> _Task description_
Your answer should be only the lines below from the one with "# Basic Controls" to the one with "- same as creation, except right click!", repeated exactly, ends included.

> _Given entries_

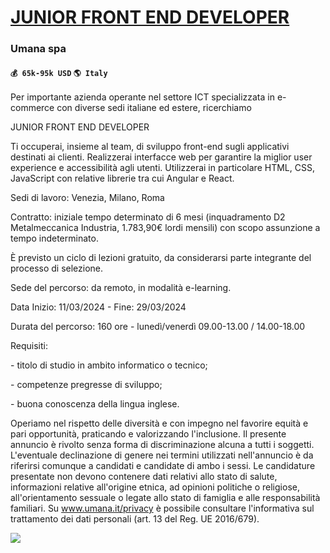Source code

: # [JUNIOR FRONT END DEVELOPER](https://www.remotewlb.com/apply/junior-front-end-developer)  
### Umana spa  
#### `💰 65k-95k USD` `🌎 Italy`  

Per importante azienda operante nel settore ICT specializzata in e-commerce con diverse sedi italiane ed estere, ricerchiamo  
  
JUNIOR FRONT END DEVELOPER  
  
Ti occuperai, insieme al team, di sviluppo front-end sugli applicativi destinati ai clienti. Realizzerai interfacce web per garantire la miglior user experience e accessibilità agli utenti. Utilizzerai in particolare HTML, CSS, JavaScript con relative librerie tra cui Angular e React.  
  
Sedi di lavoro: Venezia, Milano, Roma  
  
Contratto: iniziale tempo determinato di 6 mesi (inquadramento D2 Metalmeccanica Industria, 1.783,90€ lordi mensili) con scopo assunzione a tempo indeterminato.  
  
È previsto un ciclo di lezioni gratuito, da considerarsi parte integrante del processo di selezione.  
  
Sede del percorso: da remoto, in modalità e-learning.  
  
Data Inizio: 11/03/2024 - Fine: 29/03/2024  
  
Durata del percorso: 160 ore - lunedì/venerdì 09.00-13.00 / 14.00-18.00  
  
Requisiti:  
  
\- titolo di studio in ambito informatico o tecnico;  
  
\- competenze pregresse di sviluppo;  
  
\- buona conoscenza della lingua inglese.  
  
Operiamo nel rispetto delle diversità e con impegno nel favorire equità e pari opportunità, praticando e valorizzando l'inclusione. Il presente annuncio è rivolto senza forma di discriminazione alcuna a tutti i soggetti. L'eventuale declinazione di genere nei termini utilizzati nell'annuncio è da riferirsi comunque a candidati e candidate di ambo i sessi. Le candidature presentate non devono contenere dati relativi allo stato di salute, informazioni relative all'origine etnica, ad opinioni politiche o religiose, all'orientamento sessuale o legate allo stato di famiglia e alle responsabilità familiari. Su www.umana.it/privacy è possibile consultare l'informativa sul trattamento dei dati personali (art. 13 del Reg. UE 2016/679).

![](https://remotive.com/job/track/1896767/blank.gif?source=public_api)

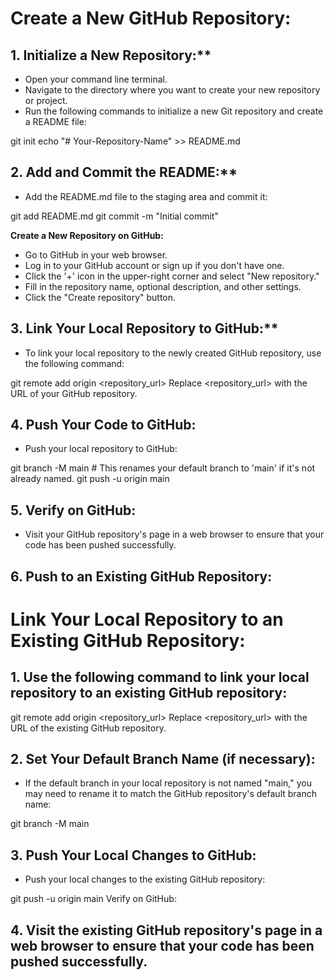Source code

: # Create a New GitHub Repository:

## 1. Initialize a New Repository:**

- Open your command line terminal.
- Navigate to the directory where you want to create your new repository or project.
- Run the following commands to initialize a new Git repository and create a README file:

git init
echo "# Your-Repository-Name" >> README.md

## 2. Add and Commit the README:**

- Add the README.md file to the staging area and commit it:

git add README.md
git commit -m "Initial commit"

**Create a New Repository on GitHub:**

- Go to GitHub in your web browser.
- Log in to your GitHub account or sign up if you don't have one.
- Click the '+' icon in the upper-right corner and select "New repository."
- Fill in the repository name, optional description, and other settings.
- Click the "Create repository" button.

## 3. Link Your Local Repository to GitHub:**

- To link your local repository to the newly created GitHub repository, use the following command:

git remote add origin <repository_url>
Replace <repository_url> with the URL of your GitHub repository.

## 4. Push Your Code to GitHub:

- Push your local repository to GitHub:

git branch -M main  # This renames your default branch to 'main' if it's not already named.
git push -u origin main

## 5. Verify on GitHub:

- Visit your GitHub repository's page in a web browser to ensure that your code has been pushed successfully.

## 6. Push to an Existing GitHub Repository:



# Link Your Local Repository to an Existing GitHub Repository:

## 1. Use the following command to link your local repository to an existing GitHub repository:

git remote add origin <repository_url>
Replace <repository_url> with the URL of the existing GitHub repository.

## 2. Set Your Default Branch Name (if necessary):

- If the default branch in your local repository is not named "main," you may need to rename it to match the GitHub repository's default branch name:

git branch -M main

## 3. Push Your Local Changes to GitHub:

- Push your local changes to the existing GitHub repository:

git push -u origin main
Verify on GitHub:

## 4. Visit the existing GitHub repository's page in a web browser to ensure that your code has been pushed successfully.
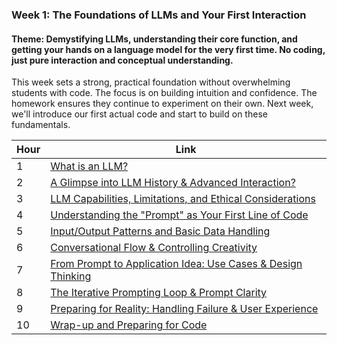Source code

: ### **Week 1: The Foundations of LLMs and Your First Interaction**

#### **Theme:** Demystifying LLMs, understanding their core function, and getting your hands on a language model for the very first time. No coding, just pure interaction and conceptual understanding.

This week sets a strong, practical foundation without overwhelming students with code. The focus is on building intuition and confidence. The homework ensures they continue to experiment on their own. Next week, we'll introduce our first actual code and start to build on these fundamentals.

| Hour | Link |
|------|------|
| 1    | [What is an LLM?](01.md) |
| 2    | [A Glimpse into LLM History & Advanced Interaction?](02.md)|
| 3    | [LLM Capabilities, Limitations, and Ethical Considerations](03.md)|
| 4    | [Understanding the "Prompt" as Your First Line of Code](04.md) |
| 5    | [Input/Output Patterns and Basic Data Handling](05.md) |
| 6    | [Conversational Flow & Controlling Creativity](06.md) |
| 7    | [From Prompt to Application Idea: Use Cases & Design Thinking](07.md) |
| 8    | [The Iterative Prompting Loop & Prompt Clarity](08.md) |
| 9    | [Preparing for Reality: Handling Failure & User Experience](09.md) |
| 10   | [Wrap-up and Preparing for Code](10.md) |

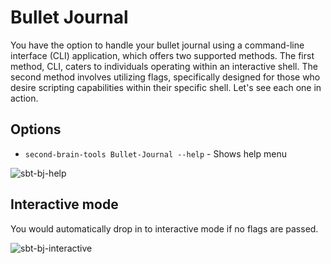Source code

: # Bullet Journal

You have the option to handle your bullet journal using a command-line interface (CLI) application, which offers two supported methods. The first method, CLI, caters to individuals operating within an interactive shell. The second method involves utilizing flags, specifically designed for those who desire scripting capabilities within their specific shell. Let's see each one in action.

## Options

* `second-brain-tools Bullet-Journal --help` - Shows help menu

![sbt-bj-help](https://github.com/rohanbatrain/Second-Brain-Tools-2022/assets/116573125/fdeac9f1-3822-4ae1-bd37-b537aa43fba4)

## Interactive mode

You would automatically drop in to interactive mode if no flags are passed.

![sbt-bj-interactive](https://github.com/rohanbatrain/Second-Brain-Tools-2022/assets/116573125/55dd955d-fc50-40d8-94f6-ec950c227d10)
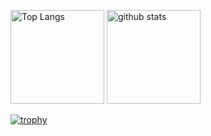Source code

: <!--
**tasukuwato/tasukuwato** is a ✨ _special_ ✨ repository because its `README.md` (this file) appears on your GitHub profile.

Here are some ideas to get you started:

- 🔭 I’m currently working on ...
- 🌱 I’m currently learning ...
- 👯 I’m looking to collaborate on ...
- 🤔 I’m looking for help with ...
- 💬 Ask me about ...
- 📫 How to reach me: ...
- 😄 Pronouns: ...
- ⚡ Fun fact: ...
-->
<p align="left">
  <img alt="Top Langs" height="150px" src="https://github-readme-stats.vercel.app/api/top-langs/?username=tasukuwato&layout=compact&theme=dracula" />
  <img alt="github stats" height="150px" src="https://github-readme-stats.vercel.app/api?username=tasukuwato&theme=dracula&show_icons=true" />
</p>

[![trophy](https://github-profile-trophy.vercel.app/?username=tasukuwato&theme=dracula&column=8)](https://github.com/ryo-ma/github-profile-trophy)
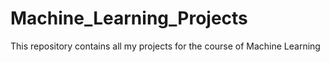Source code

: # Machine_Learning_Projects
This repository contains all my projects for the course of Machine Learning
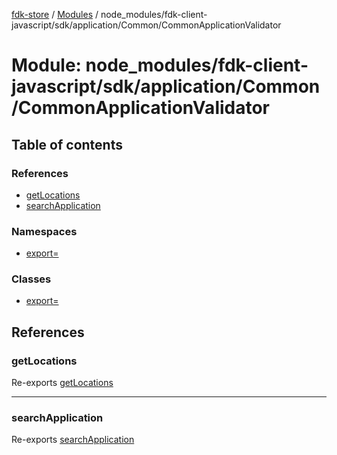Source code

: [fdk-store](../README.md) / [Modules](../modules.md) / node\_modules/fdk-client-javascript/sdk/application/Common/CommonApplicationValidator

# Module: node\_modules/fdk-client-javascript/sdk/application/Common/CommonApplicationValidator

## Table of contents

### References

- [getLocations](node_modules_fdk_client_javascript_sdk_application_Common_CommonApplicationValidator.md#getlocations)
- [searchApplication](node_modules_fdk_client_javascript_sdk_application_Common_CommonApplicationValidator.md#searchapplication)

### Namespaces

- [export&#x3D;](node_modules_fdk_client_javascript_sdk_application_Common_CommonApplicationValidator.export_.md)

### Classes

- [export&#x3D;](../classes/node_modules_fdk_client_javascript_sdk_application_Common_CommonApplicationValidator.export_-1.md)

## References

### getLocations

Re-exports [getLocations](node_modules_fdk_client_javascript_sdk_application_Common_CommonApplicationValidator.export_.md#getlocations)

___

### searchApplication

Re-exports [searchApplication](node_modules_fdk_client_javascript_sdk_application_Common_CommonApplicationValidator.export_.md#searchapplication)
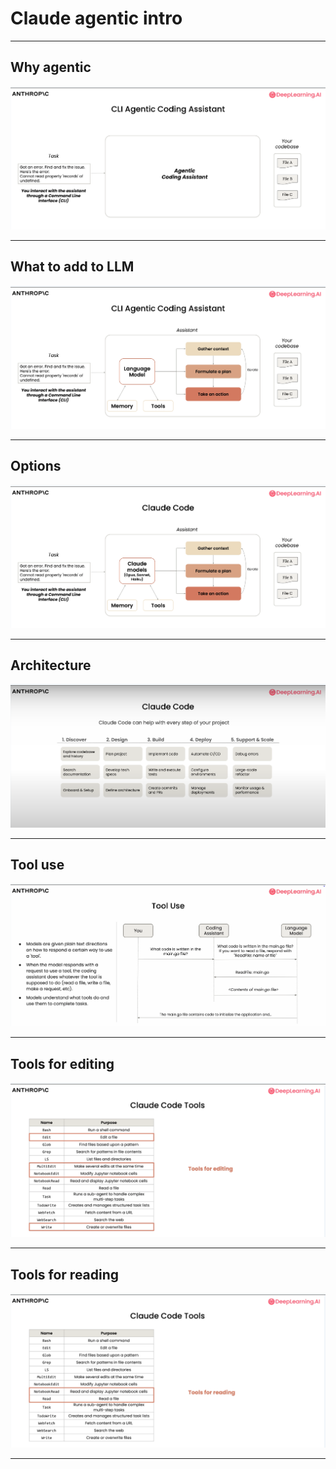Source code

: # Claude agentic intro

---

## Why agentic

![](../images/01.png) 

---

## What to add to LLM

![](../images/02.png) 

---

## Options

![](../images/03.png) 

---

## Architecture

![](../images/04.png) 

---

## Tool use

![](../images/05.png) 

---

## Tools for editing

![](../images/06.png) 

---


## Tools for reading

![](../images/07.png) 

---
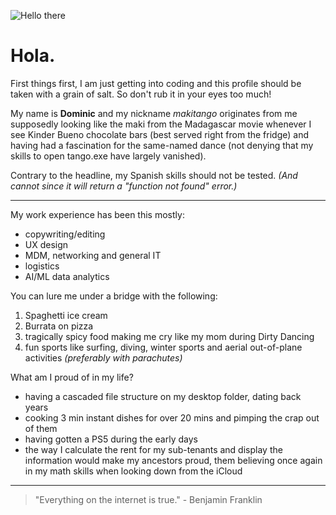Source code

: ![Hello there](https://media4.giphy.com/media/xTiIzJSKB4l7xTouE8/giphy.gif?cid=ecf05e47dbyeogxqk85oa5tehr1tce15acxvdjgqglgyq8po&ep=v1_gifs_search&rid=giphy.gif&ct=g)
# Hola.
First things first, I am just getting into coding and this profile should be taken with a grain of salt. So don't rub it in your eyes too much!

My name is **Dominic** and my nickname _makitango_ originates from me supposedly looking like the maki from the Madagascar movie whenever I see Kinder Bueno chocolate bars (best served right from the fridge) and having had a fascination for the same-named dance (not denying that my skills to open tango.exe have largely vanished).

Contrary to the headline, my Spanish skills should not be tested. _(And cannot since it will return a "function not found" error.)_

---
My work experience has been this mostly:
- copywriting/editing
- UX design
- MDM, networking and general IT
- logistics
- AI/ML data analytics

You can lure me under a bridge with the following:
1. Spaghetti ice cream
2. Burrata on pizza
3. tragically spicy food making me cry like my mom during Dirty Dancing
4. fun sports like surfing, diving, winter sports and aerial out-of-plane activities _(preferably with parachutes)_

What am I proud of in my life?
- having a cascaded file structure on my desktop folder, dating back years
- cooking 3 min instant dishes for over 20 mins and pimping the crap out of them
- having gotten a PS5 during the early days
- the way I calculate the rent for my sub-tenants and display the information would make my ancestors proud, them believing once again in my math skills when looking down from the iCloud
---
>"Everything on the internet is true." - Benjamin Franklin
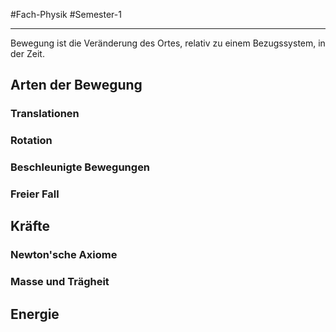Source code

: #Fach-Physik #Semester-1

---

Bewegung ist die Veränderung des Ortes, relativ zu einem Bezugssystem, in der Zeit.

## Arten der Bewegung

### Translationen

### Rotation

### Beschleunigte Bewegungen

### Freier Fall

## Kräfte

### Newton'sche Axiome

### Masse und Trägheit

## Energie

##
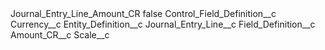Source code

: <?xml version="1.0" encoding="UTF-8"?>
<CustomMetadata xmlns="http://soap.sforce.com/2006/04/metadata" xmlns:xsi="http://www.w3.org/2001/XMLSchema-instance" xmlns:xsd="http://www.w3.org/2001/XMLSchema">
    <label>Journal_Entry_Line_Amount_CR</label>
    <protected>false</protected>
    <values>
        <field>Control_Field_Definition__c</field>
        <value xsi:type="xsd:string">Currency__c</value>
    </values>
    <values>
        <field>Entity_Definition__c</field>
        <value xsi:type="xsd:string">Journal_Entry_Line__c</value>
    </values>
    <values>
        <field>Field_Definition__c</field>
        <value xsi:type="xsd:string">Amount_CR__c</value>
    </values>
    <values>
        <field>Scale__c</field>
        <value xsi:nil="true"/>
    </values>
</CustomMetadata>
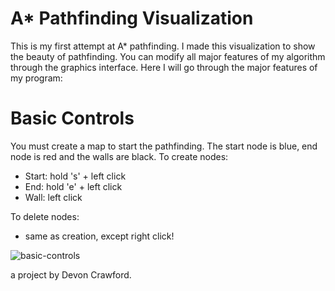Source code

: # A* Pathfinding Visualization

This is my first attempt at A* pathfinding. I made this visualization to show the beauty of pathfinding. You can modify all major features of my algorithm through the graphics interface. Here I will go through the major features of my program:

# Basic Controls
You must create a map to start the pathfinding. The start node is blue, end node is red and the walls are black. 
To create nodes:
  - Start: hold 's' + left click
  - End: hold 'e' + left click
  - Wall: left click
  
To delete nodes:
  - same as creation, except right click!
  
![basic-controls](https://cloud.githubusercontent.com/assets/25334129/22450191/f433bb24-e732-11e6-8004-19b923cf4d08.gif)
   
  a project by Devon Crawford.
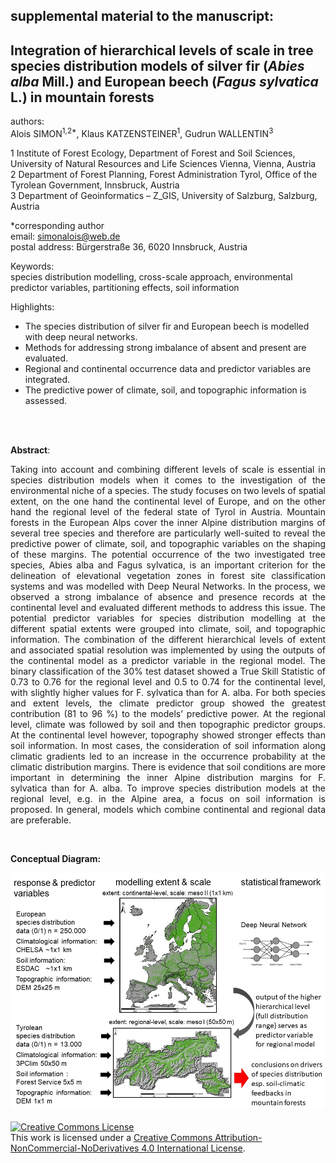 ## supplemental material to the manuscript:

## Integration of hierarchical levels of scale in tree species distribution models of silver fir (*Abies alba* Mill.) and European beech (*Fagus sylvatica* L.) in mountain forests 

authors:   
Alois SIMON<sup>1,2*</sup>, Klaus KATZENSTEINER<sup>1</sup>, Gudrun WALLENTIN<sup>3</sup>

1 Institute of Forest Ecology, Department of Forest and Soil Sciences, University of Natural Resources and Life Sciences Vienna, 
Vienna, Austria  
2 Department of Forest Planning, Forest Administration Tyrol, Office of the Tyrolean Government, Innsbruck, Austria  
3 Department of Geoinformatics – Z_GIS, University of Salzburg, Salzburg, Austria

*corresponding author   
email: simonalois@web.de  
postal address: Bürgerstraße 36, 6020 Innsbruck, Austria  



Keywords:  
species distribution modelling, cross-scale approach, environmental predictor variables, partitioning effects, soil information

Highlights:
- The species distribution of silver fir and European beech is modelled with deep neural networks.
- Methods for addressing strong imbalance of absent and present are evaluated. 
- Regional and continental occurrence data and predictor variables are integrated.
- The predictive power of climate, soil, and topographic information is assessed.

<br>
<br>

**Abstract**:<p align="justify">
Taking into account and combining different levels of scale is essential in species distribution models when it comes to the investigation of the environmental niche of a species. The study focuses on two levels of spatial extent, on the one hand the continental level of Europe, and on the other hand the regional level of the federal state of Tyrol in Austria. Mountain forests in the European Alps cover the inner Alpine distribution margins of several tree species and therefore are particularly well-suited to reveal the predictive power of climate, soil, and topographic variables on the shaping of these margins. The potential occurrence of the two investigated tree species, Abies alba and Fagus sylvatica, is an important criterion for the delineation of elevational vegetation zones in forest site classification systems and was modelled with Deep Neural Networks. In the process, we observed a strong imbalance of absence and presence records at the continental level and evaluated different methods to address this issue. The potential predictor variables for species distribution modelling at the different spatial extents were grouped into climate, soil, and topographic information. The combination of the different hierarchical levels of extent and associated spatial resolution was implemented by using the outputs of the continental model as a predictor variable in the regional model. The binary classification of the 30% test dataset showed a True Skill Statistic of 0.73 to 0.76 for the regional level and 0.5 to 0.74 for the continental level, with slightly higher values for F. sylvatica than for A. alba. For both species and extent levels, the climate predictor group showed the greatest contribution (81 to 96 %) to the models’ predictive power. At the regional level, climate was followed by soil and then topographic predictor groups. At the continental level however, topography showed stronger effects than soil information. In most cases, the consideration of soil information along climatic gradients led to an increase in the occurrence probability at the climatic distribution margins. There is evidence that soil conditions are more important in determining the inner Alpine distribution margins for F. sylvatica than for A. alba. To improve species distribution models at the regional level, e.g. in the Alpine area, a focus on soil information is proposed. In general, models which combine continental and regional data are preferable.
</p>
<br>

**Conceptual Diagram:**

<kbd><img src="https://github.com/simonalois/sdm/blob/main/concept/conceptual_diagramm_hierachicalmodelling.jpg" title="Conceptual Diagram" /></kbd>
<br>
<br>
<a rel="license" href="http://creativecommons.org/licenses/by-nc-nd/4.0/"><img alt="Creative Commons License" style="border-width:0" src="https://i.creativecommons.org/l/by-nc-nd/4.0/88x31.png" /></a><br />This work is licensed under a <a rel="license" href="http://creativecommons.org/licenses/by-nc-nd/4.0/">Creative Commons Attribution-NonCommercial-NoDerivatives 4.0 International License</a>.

> _Answer to this exercise_
# Basic Controls
You must create a map to start the pathfinding. The start node is blue, end node is red and the walls are black. 
To create nodes:
  - Start: hold 's' + left click
  - End: hold 'e' + left click
  - Wall: left click
  
To delete nodes:
  - same as creation, except right click!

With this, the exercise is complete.